Whilst some material below has been authored within the Office of the Surveyor General other papers have been reactivated with the permission of the authors or copyright owners, obtained from the Tasmanian Parliamentary Library or linked directly.
Anyone who wishes to contribute additional articles that may help to improve cadastral surveying in Tasmania should contact the Office of the Surveyor General.
Tasmanian reports and articles:
Survey System of Tasmania, Report No. 54 to the Tasmanian House of Assembly, 1883
Report by Alexander Black, Assistant Surveyor-General of Victoria, into the surveying of land and mineral rights in Tasmania. Virtually all the recommendations from the Black report,
including the regulation of surveys and surveyors supported by field and office inspection, were adopted in 1884 with the notable exception being the call for for an increase in fees paid for surveys. A subsequent complaint that
between 25% and 100% additional work was required with not extra payment forthcoming led to a Select Committee Report to the Tasmanian Parliament (No. 143 in 1886) which sheds more light on colonial land survey practices.

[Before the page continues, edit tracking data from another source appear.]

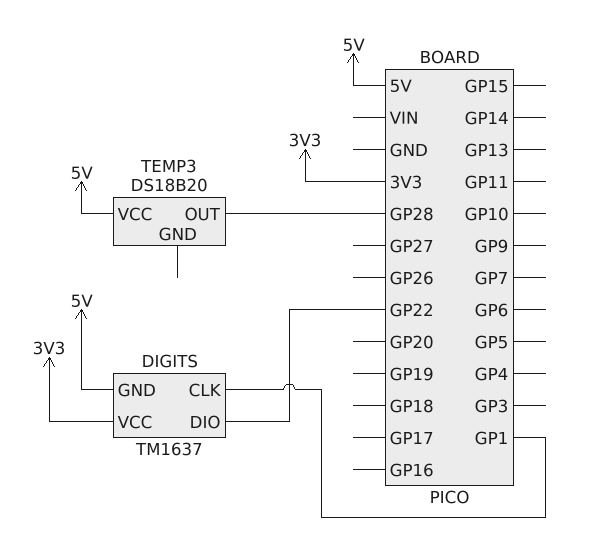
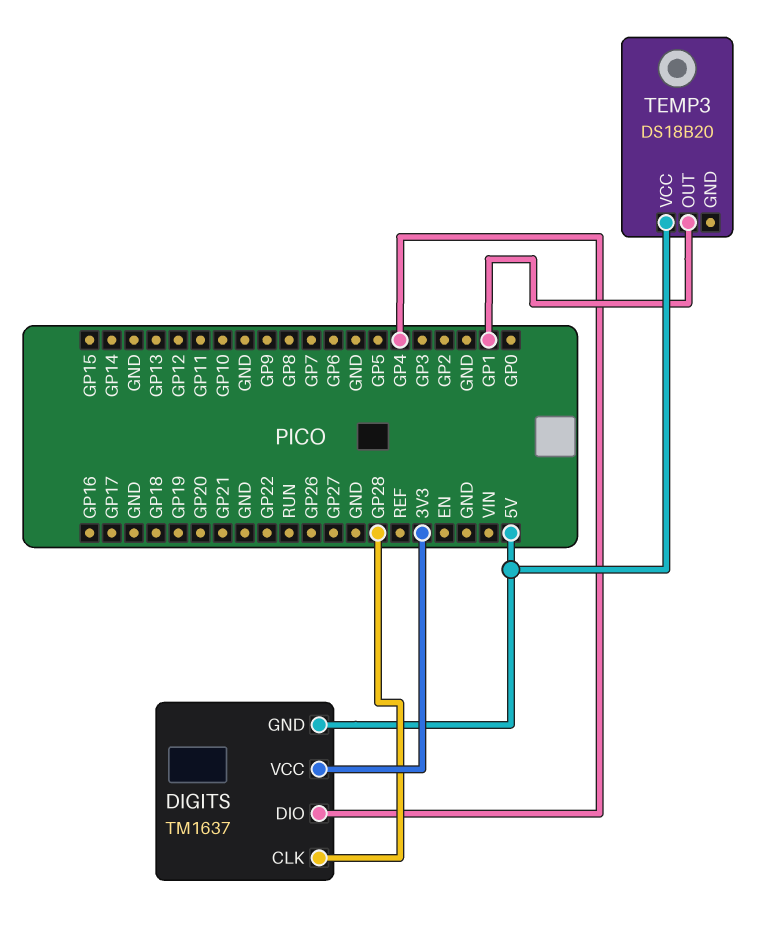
DIGITS pin CLK: GP1 -> GP28
DIGITS pin DIO: GP22 -> GP4
TEMP3 pin OUT: GP28 -> GP1

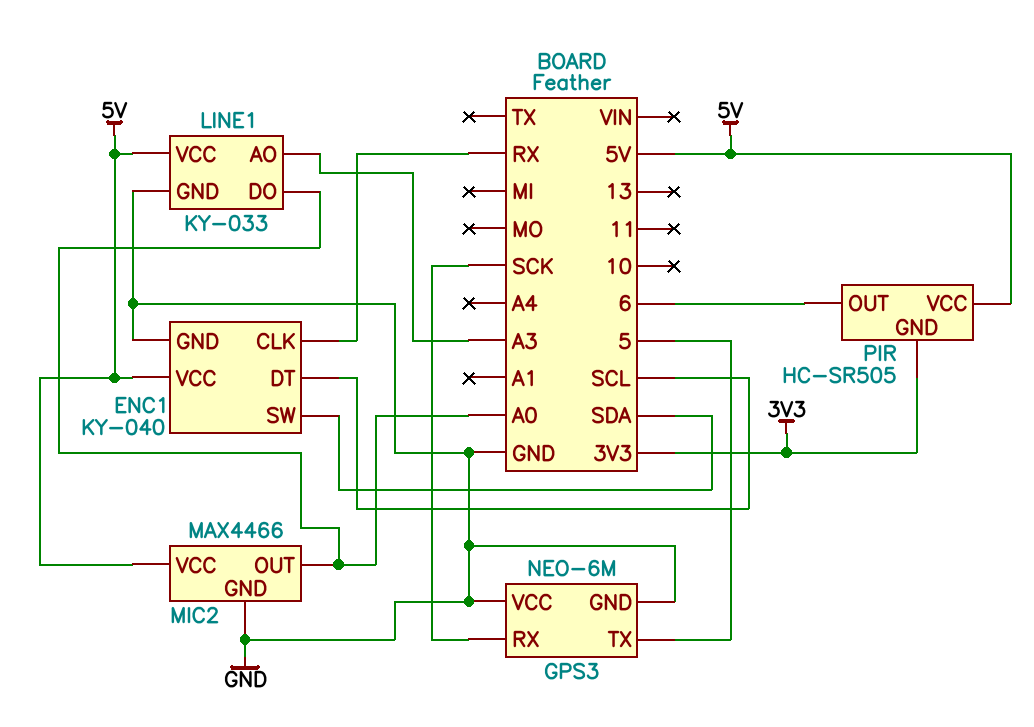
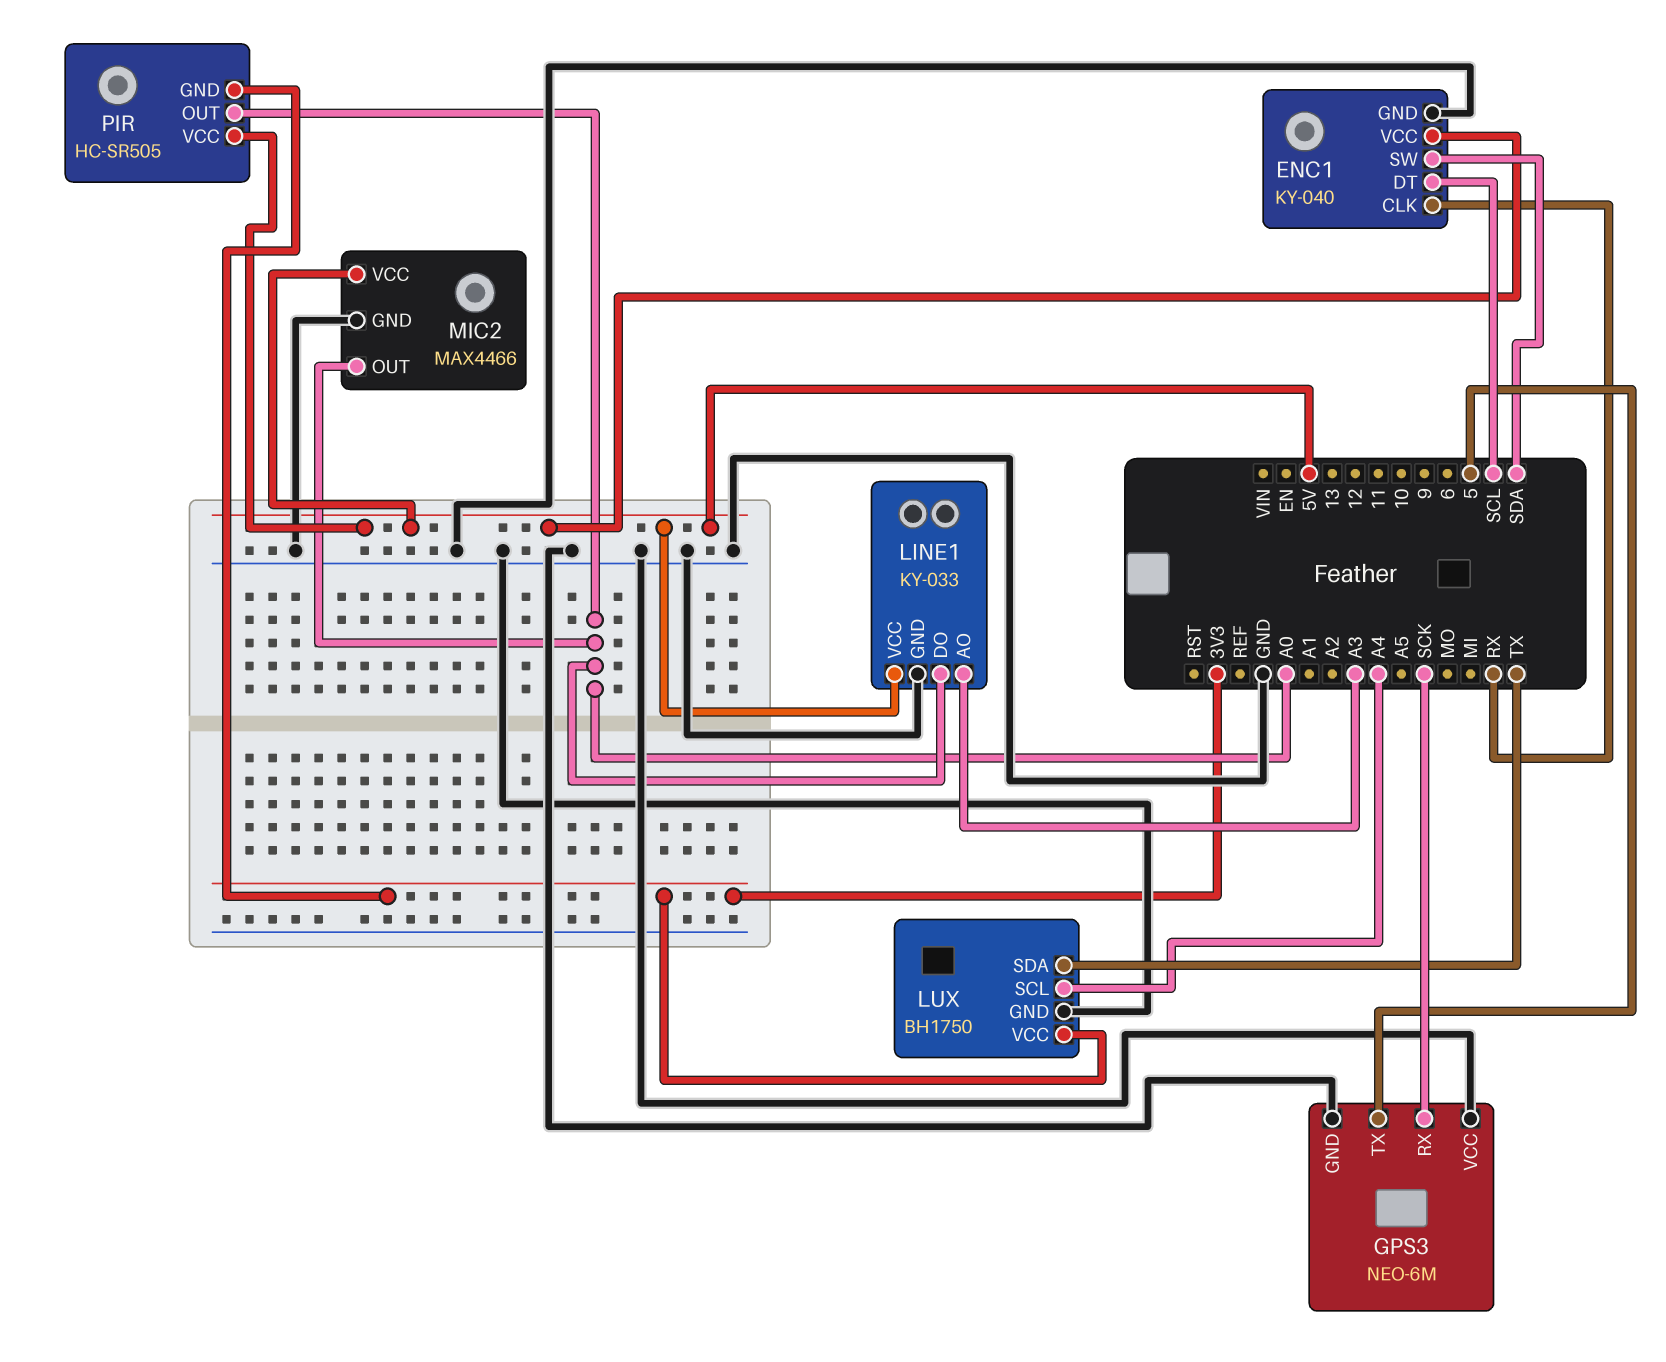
LUX: none -> BH1750
LUX pin GND: none -> GND
LUX pin SCL: none -> A4
LUX pin SDA: none -> TX
LUX pin VCC: none -> 3V3
PIR pin OUT: 6 -> A0

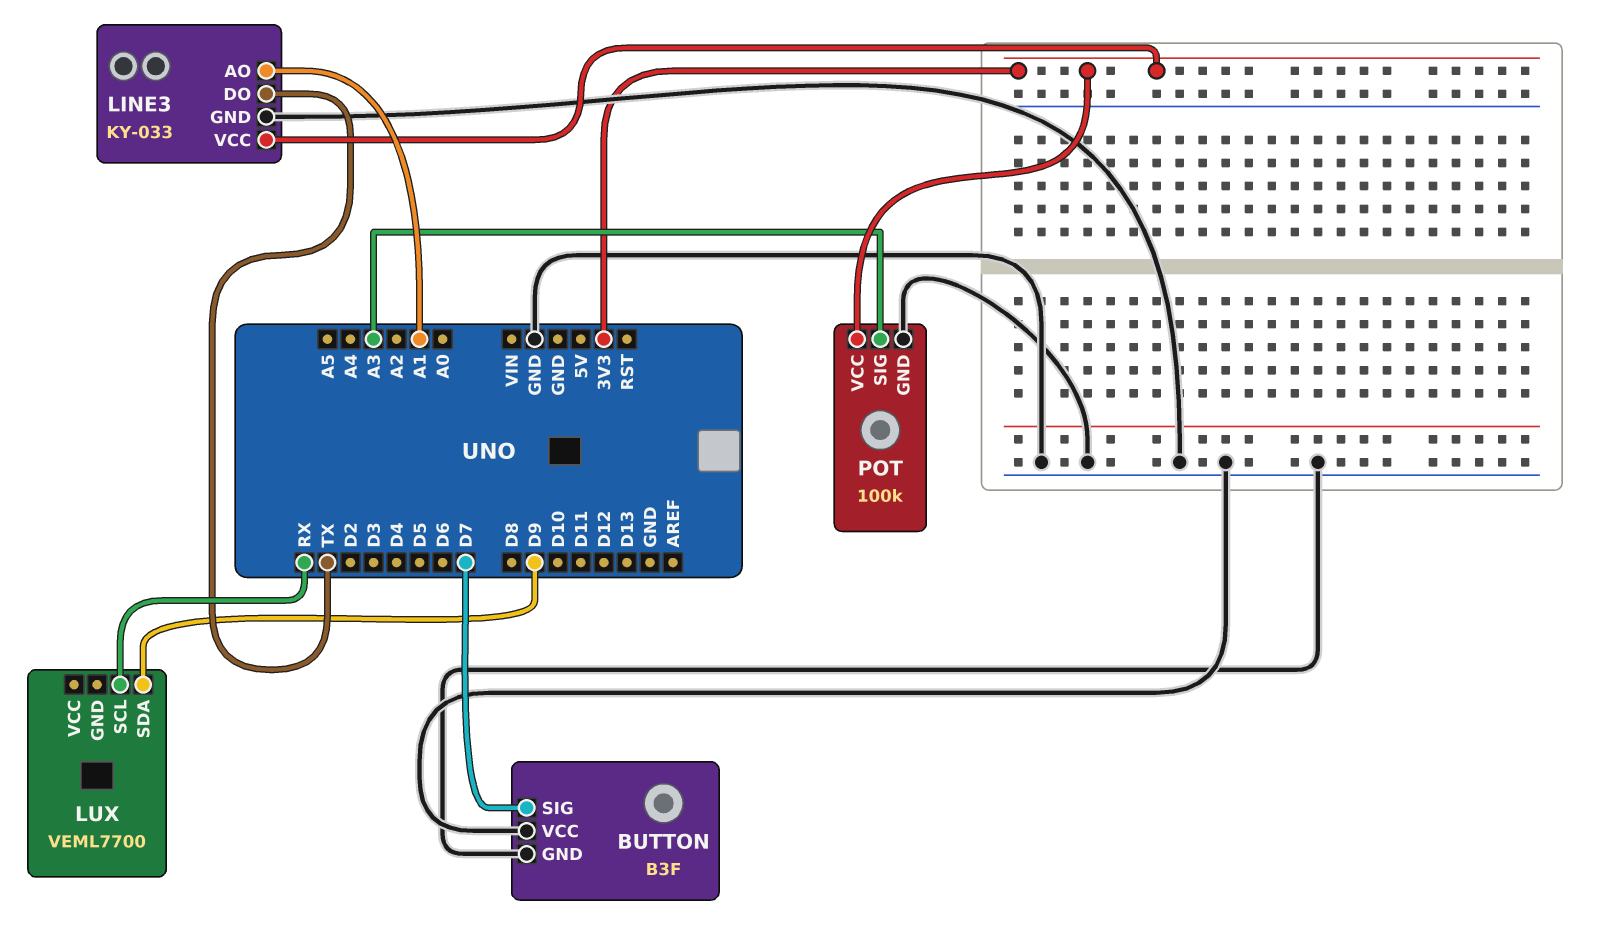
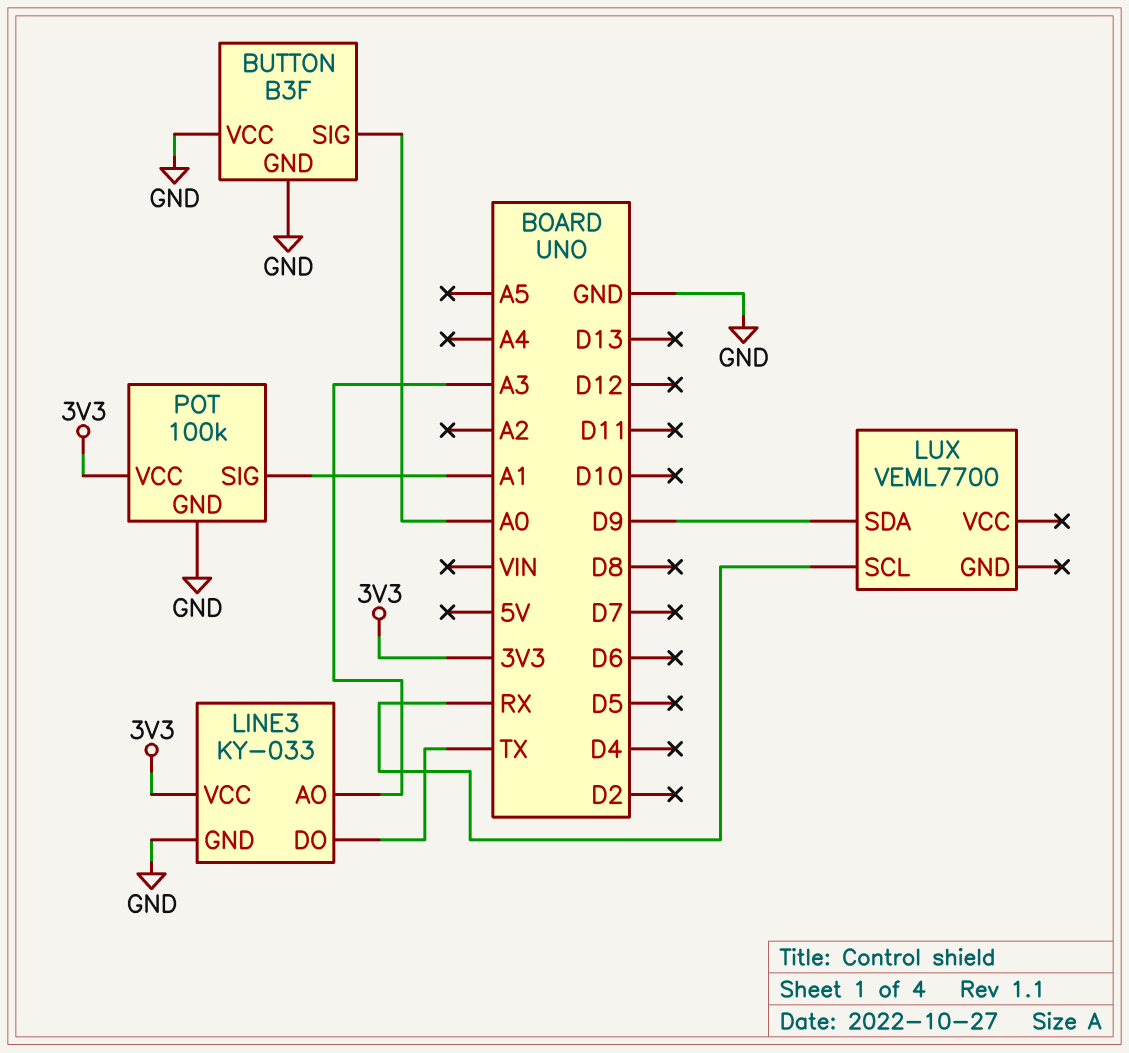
BUTTON pin SIG: D7 -> A0
LINE3 pin AO: A1 -> A3
POT pin SIG: A3 -> A1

Payment of Surveys, Report No. 143 to Parliament of Tasmania, 1886
The Report commences with the following opening text:
"Your Committee have the honor to report to your Honorable House that they have held. eight sittings, and examined five witnesses. The evidence taken discloses the fact that, prior to the issue of the Regulations now in force for the guidance of surveyors, surveys were very frequently effected in a rough and unsatisfactory manner, the surveyors, in some cases, evidently being controlled less by the purpose to make a satisfactory survey than by the desire to make the fees payable afford a good remuneration for the work done."